Buber on Buddhism and Other Forms of Mysticism

Robert Gray e-mails:

Dear Bill,

I am appreciating Kerouac month. Here is something on Buddhism in Buber's I and Thou that may be of use.

Nor does he [Buddha] lead the unified being further to that supreme You-saying that is open to it. His inmost decision seems to aim at the annulment of the ability to say You . . . . All doctrines of immersion are based on the gigantic delusion of human spirit bent back into itself — the delusion that spirit occurs in man. In truth it occurs from man – between man and what he is not. As the spirit bent back into itself renounces this sense, this sense of relation, he must draw into man that which is not man, he must psychologize world and God. This is the psychical delusion of the spirit.  ( pp.140-141 / part 3 : Tr.Kaufmann, Ed: T&T Clark Edinburgh 1970)

Thank you for reminding me of these Buber passages which I had planned eventually to discuss.  The context of the above quotations is a section of I and Thou that runs from pp. 131 to 143.  Here are some quickly composed thoughts on this stretch of text.

_Source material_
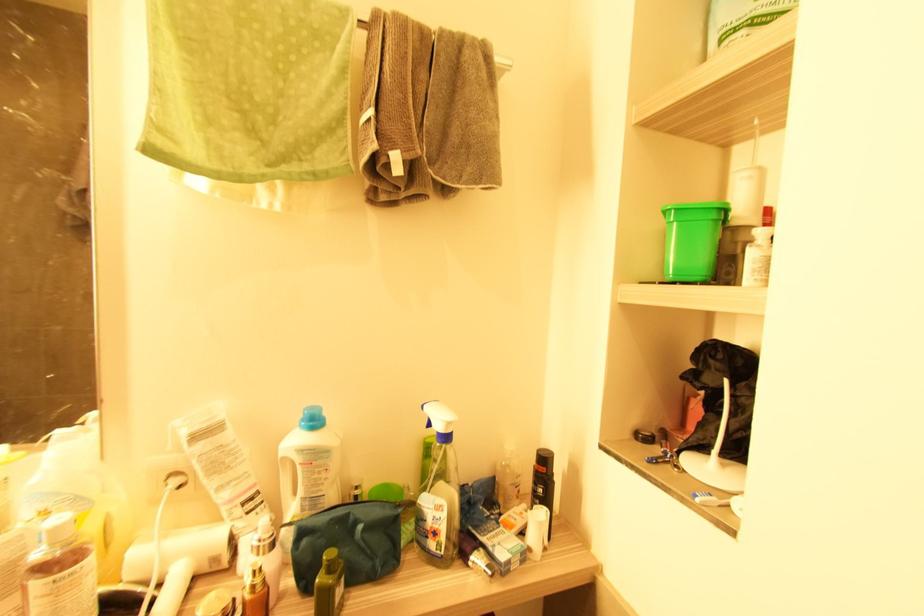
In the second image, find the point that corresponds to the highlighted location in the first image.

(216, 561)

_Description of the task_
Print the passage of the post on Buber and Buddhism that runs between "Thank you for" and "stretch of text.", inclusive, reproducing it word for word.

_Answer for the task_
Thank you for reminding me of these Buber passages which I had planned eventually to discuss.  The context of the above quotations is a section of I and Thou that runs from pp. 131 to 143.  Here are some quickly composed thoughts on this stretch of text.